CLEVELAND — The Rays, reeling from losses (both on the field, and in personnel), got off to the start they needed Wednesday night.
They shook off a nearly-two hour rain delay and racked up five-first inning runs — off a left-handed starter, too.
But no matter how short-handed the lineup has been —minus Jason Bartlett, minus Pat Burrell — it hasn't been the offense that has kept them from regaining their pennant-winning form.
It's been the inconsistency in their pitching, and Wednesday's 12-7 loss to the last-place Indians was another example.
Right-hander Andy Sonnanstine, given a five-run lead before he threw his first pitch, gave up a season-high eight runs — and two leads — in a three-inning outing.
Two days earlier the Rays blew a 10-run lead in the largest collapse in club history, and now face the prospect of getting swept today by a team that entered the series with the American League's worst record.
"We just gave up two huge leads here, that's just inappropriate," manager Joe Maddon said. "We have to do a better job of pitching overall. As a group we just have to get better. We were in a position to win two games here."
The fourth-place Rays (23-26) are just five games out of first place in the AL East, but their starting pitchers, who were so huge in their World Series run a year ago, continue to be plagued by short outings and inconsistency. Rays starters have lasted five or fewer innings in 15 of 49 games this season, burdening one of the league's most-used bullpens. The Rays had 47 such outings all of last season.
The Rays staff ranks ninth in the AL (4.61), after finishing second last season (3.82).
"We need to do a little bit better, especially me," Sonnanstine said. "But we just can't figure out why we can't win here."
Sonnanstine (3-5) said he feels fine physically, he's just been having problems with location, getting hurt by a lot of pitches up in the zone.
And he's had an incredibly tough time getting out Indians centerfielder Ben Francisco. Francisco, who hit a three-run homer and an RBI single off him Wednesday and is 8-for-9 with five homers lifetime against the Rays' No. 4 starter.
"He's hitting everything I'm throwing right now," Sonnanstine said. "So I've gotta figure out a way to get him out."
Maddon also couldn't pin-point the problem.
"Obviously, Francisco, I'm sure (Sonnanstine) never wants to see him again," Maddon said. "(Francisco) is definitely not on his Christmas card list, I know that. … That's incredible. And they're all three-run homers, not even like solo shots. I don't have any strong answers. I really don't. It's kind of baffling actually."
The game was delayed 1 hour, 55 minutes, but that didn't initially faze the Rays, who racked up five first-inning runs off left-hander Zach Jackson, recently called up from Triple A.
B.J. Upton and Carl Crawford led off with singles, and Evan Longoria added a single to pick up his 50th RBI of the season.
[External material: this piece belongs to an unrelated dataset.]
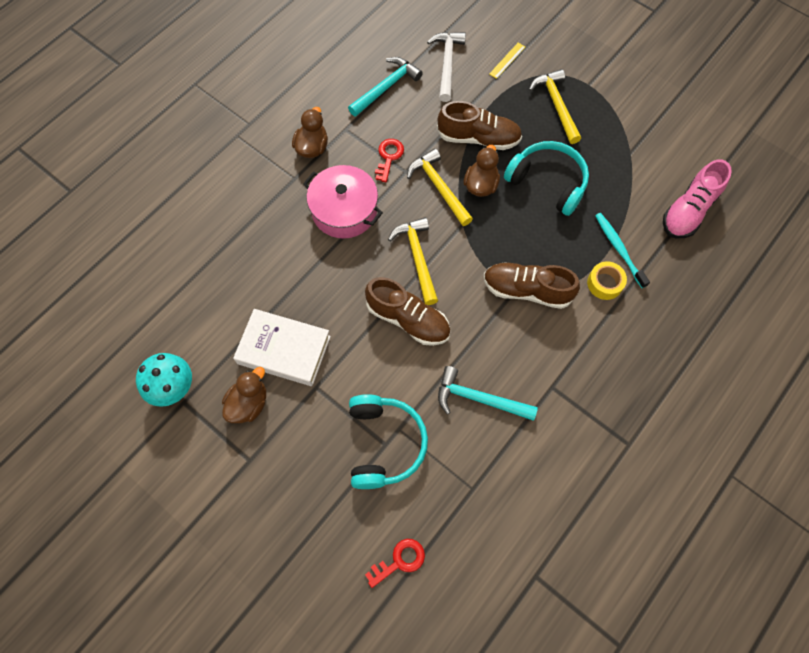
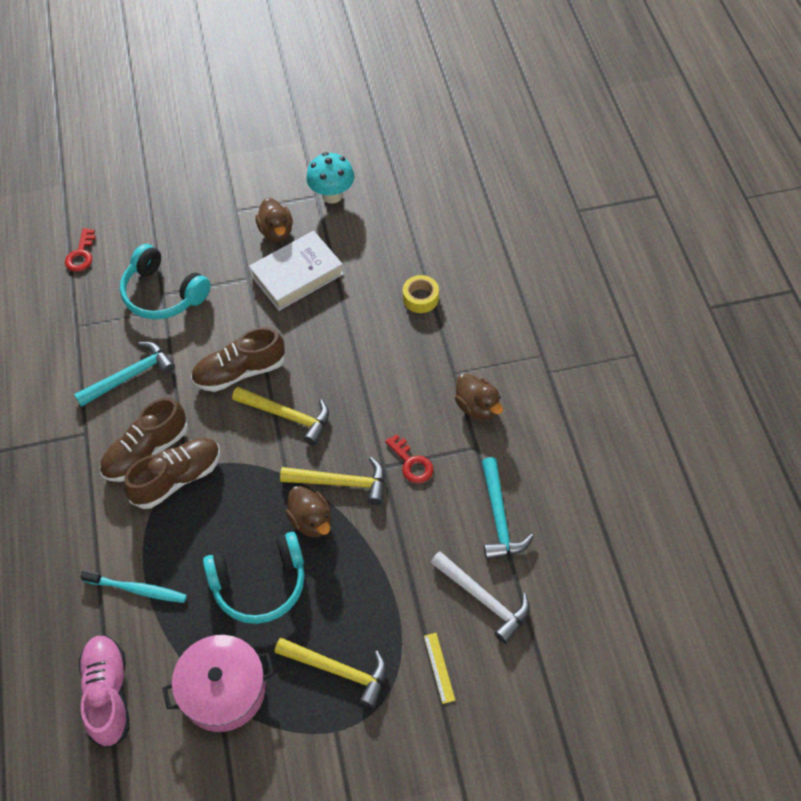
camera: 130 degrees right, 10 degrees down
pink pot [303,165,383,239] -> pink pot moved to [162,635,275,732]
brown shoe [437,101,522,150] -> brown shoe moved to [100,397,188,482]
yellow tape [587,262,627,300] -> yellow tape moved to [403,275,439,313]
Willy Aybar came through with an RBI single and Ben Zobrist an RBI double, and rightfielder Gabe Kapler capped the rally with a two-run single.
But Sonnanstine gave it all back in the second. The Indians started their five-run rally quietly, with a one-out walk and infield hit.
Francisco delivered the big blow, a three-run homer over the leftfield fence. Grady Sizemore tacked on an RBI double to tie the score.
The Rays got the lead back in the third, with Zobrist (who went 2-for-3) getting things started with a walk, and stealing second. He moved to third on a Kapler groundout and scored when third baseman Jhonny Peralta made a throwing error to first on what was potentially an inning-ending grounder by Michel Hernandez.
But, once again, Sonnanstine couldn't hold the lead, and Francisco was again a big part of it. In the third, the Indians got a two-out rally going with a walk and single before Francisco ripped an RBI single up the middle, the first of three consecutive one-run singles by the Indians that put them up 8-6. Sonnanstine, who entered the game having gone 0-2 with a 7.14 ERA in two previous starts in Cleveland, was relieved by Joe Nelson to start the fourth.
Longoria pulled the Rays to within a run with a solo homer in the fourth, his 12th of the season. But the Indians got some insurance in the fifth, scoring four off Nelson thanks to a two-run double by Victor Martinez and two-run homer by Shin-Soo Choo.
Nelson said he's recent struggles have also been a matter of location. He has typically been tough on left-handed hitters, but Choo (a lefty) hit a pitch that missed its spot.
"Choo hit a ball that if I locate, he doesn't hit," Nelson said. "I throw it down the middle, it got hit a long way. It's a continuing story with me recently, and it's got to stop. It's frustrating."